Items from a dataset:
++++
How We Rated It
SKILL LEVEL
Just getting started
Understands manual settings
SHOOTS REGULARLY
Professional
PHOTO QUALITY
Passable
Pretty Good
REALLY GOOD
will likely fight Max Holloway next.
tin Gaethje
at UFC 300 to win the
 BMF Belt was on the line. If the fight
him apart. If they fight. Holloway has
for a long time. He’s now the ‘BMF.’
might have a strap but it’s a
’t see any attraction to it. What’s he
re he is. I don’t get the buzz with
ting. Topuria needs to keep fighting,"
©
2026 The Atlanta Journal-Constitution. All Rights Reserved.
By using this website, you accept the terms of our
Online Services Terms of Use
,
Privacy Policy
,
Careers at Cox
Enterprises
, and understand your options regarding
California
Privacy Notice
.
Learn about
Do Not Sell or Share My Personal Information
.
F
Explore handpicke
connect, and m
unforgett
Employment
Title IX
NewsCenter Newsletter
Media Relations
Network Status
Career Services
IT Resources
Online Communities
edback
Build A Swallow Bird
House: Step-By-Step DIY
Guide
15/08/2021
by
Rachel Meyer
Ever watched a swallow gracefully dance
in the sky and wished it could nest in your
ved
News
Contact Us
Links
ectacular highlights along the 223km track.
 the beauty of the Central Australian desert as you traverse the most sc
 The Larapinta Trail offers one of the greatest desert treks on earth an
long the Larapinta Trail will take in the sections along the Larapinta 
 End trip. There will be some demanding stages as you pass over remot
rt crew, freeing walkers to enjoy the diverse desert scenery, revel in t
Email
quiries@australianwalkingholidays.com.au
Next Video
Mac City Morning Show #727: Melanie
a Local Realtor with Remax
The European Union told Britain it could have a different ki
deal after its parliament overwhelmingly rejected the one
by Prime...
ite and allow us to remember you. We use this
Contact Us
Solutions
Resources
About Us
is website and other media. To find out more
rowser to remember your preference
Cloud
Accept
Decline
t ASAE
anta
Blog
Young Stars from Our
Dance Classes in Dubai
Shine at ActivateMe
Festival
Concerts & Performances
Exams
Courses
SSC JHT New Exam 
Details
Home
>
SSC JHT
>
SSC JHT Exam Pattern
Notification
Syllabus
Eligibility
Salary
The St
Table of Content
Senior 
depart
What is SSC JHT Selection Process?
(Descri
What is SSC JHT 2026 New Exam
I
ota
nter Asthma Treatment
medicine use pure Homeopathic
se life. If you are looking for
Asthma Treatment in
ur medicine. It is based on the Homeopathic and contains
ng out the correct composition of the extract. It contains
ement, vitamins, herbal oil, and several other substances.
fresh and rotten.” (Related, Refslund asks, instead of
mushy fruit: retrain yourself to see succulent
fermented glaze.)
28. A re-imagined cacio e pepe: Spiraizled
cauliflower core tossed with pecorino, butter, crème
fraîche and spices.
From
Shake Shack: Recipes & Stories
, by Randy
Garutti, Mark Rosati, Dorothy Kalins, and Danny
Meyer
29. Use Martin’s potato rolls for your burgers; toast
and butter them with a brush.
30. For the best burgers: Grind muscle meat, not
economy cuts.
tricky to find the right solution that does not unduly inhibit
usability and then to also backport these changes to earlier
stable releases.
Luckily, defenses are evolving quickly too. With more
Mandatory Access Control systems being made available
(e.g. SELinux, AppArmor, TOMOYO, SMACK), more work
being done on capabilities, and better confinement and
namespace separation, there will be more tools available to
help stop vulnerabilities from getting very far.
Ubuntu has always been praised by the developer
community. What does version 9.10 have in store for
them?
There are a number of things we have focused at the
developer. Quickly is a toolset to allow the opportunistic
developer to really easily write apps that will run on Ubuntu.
++++
_TASK GOAL_: The complete set of entries above must be reproduced verbatim.

_OUTPUT FOR THIS EXERCISE_:
How We Rated It
SKILL LEVEL
Just getting started
Understands manual settings
SHOOTS REGULARLY
Professional
PHOTO QUALITY
Passable
Pretty Good
REALLY GOOD
will likely fight Max Holloway next.
tin Gaethje
at UFC 300 to win the
 BMF Belt was on the line. If the fight
him apart. If they fight. Holloway has
for a long time. He’s now the ‘BMF.’
might have a strap but it’s a
’t see any attraction to it. What’s he
re he is. I don’t get the buzz with
ting. Topuria needs to keep fighting,"
©
2026 The Atlanta Journal-Constitution. All Rights Reserved.
By using this website, you accept the terms of our
Online Services Terms of Use
,
Privacy Policy
,
Careers at Cox
Enterprises
, and understand your options regarding
California
Privacy Notice
.
Learn about
Do Not Sell or Share My Personal Information
.
F
Explore handpicke
connect, and m
unforgett
Employment
Title IX
NewsCenter Newsletter
Media Relations
Network Status
Career Services
IT Resources
Online Communities
edback
Build A Swallow Bird
House: Step-By-Step DIY
Guide
15/08/2021
by
Rachel Meyer
Ever watched a swallow gracefully dance
in the sky and wished it could nest in your
ved
News
Contact Us
Links
ectacular highlights along the 223km track.
 the beauty of the Central Australian desert as you traverse the most sc
 The Larapinta Trail offers one of the greatest desert treks on earth an
long the Larapinta Trail will take in the sections along the Larapinta 
 End trip. There will be some demanding stages as you pass over remot
rt crew, freeing walkers to enjoy the diverse desert scenery, revel in t
Email
quiries@australianwalkingholidays.com.au
Next Video
Mac City Morning Show #727: Melanie
a Local Realtor with Remax
The European Union told Britain it could have a different ki
deal after its parliament overwhelmingly rejected the one
by Prime...
ite and allow us to remember you. We use this
Contact Us
Solutions
Resources
About Us
is website and other media. To find out more
rowser to remember your preference
Cloud
Accept
Decline
t ASAE
anta
Blog
Young Stars from Our
Dance Classes in Dubai
Shine at ActivateMe
Festival
Concerts & Performances
Exams
Courses
SSC JHT New Exam 
Details
Home
>
SSC JHT
>
SSC JHT Exam Pattern
Notification
Syllabus
Eligibility
Salary
The St
Table of Content
Senior 
depart
What is SSC JHT Selection Process?
(Descri
What is SSC JHT 2026 New Exam
I
ota
nter Asthma Treatment
medicine use pure Homeopathic
se life. If you are looking for
Asthma Treatment in
ur medicine. It is based on the Homeopathic and contains
ng out the correct composition of the extract. It contains
ement, vitamins, herbal oil, and several other substances.
fresh and rotten.” (Related, Refslund asks, instead of
mushy fruit: retrain yourself to see succulent
fermented glaze.)
28. A re-imagined cacio e pepe: Spiraizled
cauliflower core tossed with pecorino, butter, crème
fraîche and spices.
From
Shake Shack: Recipes & Stories
, by Randy
Garutti, Mark Rosati, Dorothy Kalins, and Danny
Meyer
29. Use Martin’s potato rolls for your burgers; toast
and butter them with a brush.
30. For the best burgers: Grind muscle meat, not
economy cuts.
tricky to find the right solution that does not unduly inhibit
usability and then to also backport these changes to earlier
stable releases.
Luckily, defenses are evolving quickly too. With more
Mandatory Access Control systems being made available
(e.g. SELinux, AppArmor, TOMOYO, SMACK), more work
being done on capabilities, and better confinement and
namespace separation, there will be more tools available to
help stop vulnerabilities from getting very far.
Ubuntu has always been praised by the developer
community. What does version 9.10 have in store for
them?
There are a number of things we have focused at the
developer. Quickly is a toolset to allow the opportunistic
developer to really easily write apps that will run on Ubuntu.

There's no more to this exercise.